On Sept. 20, the regional conference of the Youth and College division of the NAACP took place in Kalamazoo with about 200 delegates representing many Michigan high schools and universities. This annual gathering joined to elect chairpersons to the state body, and three out of five state seats were secured by GVSU students: Kayla Jones, president of the GVSU branch, Darnell Cole, vice-president, and Rebecca Williams, secretary. They now plan to further the mission of the NAACP at the local, university and state levels.
The GVSU branch of the NAACP Youth and College division was chartered in 2011, organized in 2012, and now in 2013 represents a majority in the state body.
“It’s been remarkable how fast the organization had grown on-campus,” Williams said. “It’s been an honor to work with the chapter. We all take the mission of the NAACP seriously.”
Williams said all the different chapters across the state contributed their own candidates to be considered for election.
“Through those delegates, representatives from other state chapters were selected,” she said. “We all voted on the representatives we wanted to hold those positions, which just happened to be us.”
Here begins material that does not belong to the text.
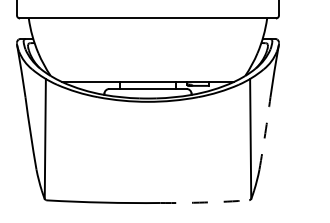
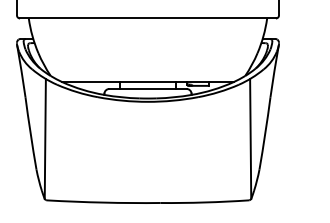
arc at (265, 133): dashed -> solid
arc at (204, 202): dashed -> solid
Williams, a junior, got involved with the local NAACP branch after a friend of hers encouraged her to join.
“I was interested in advocacy groups outside of Grand Valley when a good friend of mine was in the group the year before and encouraged me to join,” she said. “I was interested to support them and help the community, help organize and create effective change.”
With the help of NAACP coordinator Toine Murphy, the GVSU branch of the organization was able to advance. Now representing GVSU at the regional level, the three hope to address issues of race in all institutions of higher learning in the state.
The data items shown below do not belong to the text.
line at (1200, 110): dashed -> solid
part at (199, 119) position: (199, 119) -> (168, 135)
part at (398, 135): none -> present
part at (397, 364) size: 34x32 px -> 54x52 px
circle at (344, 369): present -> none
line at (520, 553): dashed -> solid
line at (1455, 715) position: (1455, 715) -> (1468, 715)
“Our goal now is to see cohesion despite ethnicity,” Williams said. “We want consensus of different individuals at the university level.”
Many of these issues were covered at the conference, including voting rights, youth crime rates and affirmative action. Williams and the other members discussed measures they could take to contend with these issues at home—much of which involves grass-roots activism inspired from the lecture series they hosted earlier in the year.
“What we learned there is how to be effective and to be united,” Williams said.
The goal now for the trio is to help organize events and groups to help the community, especially in Grand Rapids where the local branch is trying to establish a Boys and Girls club in the area.
“We and the board members will do it, we just need to organize workers and work out the logistics,” Williams said. “There’s just so much to do and so little time to do it in.”
Now with the experience she gained at the state conference, Williams is eager to help others carry out the mission of the NAACP and create constructive and effective change.
“We heard the stories of past leaders who organized and showed the power of the youth,” she said. “We want other people motivated to be more affirmative.”